As I passed the prepared Indian food I realized the people in my imaginary foodbank were white: Until that moment, I had never considered buying something like a prepared paneer dish you just have to heat up to put into the food bank bag. So I had to stop. That made no sense, but there it was.
Here’s the thing, and it’s ridiculous but it’s a great example of how the brain wants to hold onto what it knows. I know that Mississauga (where I was, visiting my mom) has a high South Asian population. As does it’s neighbouring city Brampton. I also know, because of my work, that poverty in Canada has a colour.
The Colour of Poverty
The United Nations Report of the Working Group of Experts on People of African Descent on it’s mission to Canada (August 2017) states that:
- 25% of African Canadian women are living below the poverty line compared to 6% for white Canadian women.
- Black children living in poverty: 33% for those of Caribbean heritage, 47% for those with continental African heritage (compared to 18% for white children)
The Globe and Mail published an article that speaks to some of the issues that crossed my mind in the aisle this weekend.

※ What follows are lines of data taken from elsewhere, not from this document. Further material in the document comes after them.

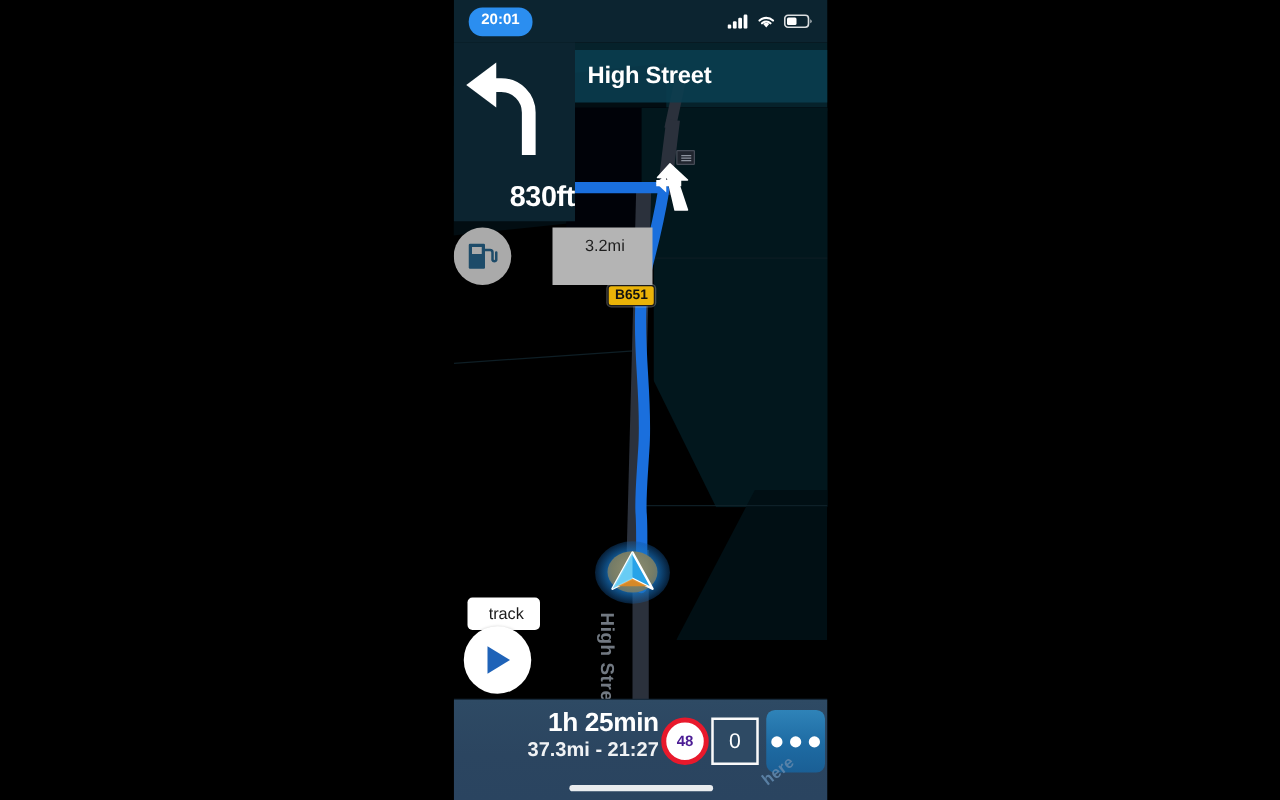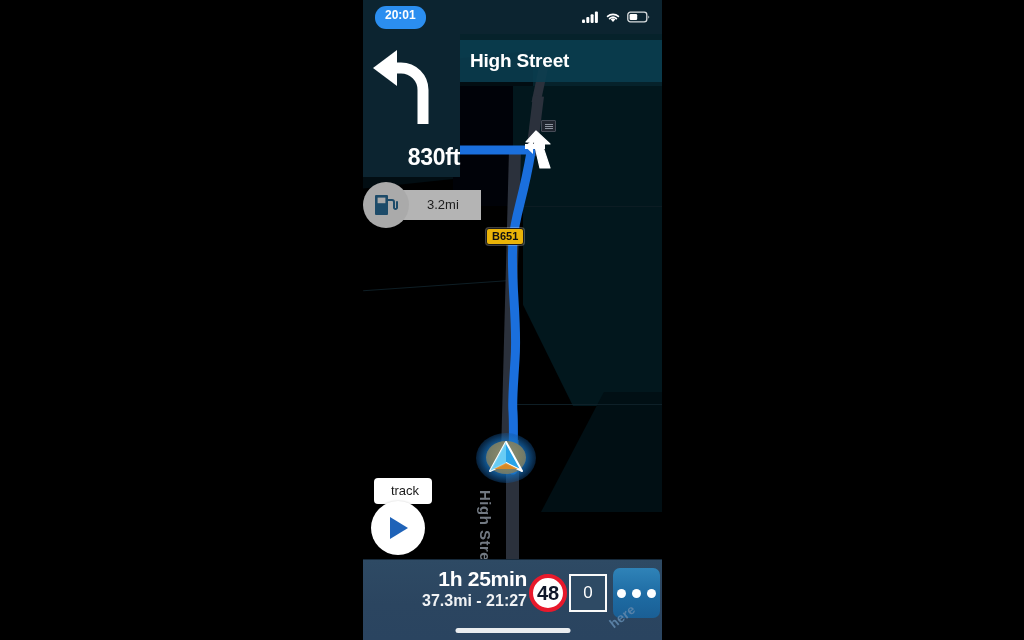--- a/index.html
+++ b/index.html
@@ -89,21 +89,21 @@
   #distance{position:absolute;left:0;bottom:6px;width:97px;text-align:right;
         color:#fff;font-size:23px;font-weight:700;letter-spacing:-.3px;}
 
   
   #streetbanner{position:absolute;left:97px;top:40px;width:202px;height:42px;
         background:rgba(10,62,80,.88);display:flex;align-items:center;}
   #streetbanner span{color:#fff;font-size:19px;font-weight:700;padding-left:10px;
         letter-spacing:-.2px;}
 
   
-  #fuelchip{position:absolute;left:0px;top:182px;display:flex;align-items:center;}
+  #fuelchip{position:absolute;left:0px;top:182px;display:flex;gap:41px;}
   #fuelcircle{width:46px;height:46px;border-radius:50%;background:#aaaaaa;
         display:flex;align-items:center;justify-content:center;z-index:2;}
   #fuellabel{margin-left:-8px;background:#b4b4b4;color:#1d1d1d;font-size:13px;
         padding:8px 22px 8px 26px;line-height:14px;}
 
   
   #trackwrap{position:absolute;left:8px;top:478px;width:60px;}
   #tracktip{position:relative;background:#fff;color:#1a1a1a;font-size:13px;
         text-align:center;border-radius:4px;padding:5px 0 6px 4px;width:54px;
         margin-left:3px;font-weight:400;}
@@ -115,21 +115,21 @@
   #bottombar{position:absolute;left:0;bottom:0;width:299px;height:80px;
         background:linear-gradient(180deg,#2e4a64 0%,#2b4560 55%,#2a4460 100%);
         border-top:1px solid #16293a;}
   #eta{position:absolute;left:12px;top:7px;width:152px;text-align:right;color:#fff;}
   #etaTime{font-size:21px;font-weight:700;letter-spacing:-.3px;line-height:24px;}
   #etaSub{font-size:16px;font-weight:700;line-height:20px;color:#f0f2f4;}
 
   #speedlimit{position:absolute;left:166px;top:14px;width:38px;height:38px;border-radius:50%;
         background:#fff;border:4px solid #e8192c;box-sizing:border-box;
         display:flex;align-items:center;justify-content:center;
-        font-size:20px;font-weight:700;color:#0f172a;}
+        font-size:12px;font-weight:700;color:#4c1d95;}
   #curspeed{position:absolute;left:206px;top:14px;width:38px;height:38px;
         background:#2e4a64;border:2px solid #fafafa;box-sizing:border-box;
         display:flex;align-items:center;justify-content:center;
         font-size:17px;font-weight:400;color:#fff;}
   #menubtn{position:absolute;left:250px;top:8px;width:47px;height:50px;border-radius:7px;
         background:linear-gradient(180deg,#2f83b8 0%,#1e6ba3 55%,#1a5f95 100%);
         display:flex;align-items:center;justify-content:center;gap:6px;}
   #menubtn i{width:9px;height:9px;border-radius:50%;background:#fff;display:block;}
 
   #watermark{position:absolute;left:245px;bottom:16px;color:#5f86ab;font-size:13px;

There is also a Canadian website called the Colour of Poverty. They have up to date posts, but their fact sheets are dated. Still, I’m guessing that sadly their content is still relevant today.
Mental Associations in Action…
So what did I do?
Here’s a perfect example of how our brain makes mental associations and holds onto them even in the face of knowledge or evidence to the contrary; I bought baby food, canned soup and canned chicken. I passed the paneer. Why? Because my thought was: What if no one wants it?
Can you believe it?!
I know about the statistics above and the colour of poverty.
The Globe and Mail article did not surprise me: my mother’s neighbours have recently immigrated from Syria, and so I hear personal stories.
And yet I can’t get past Campbell’s soup and tuna as choices for the food bank?!
Which means my desire to help has left out a whole lot of people. They will walk into the Food Bank and feel that when they look on the shelves and don’t see items they love. They will feel less seen, less valued, less important. Less cared for. They may feel invisible.
All the things I work hard to shine a light on a eradicate every day.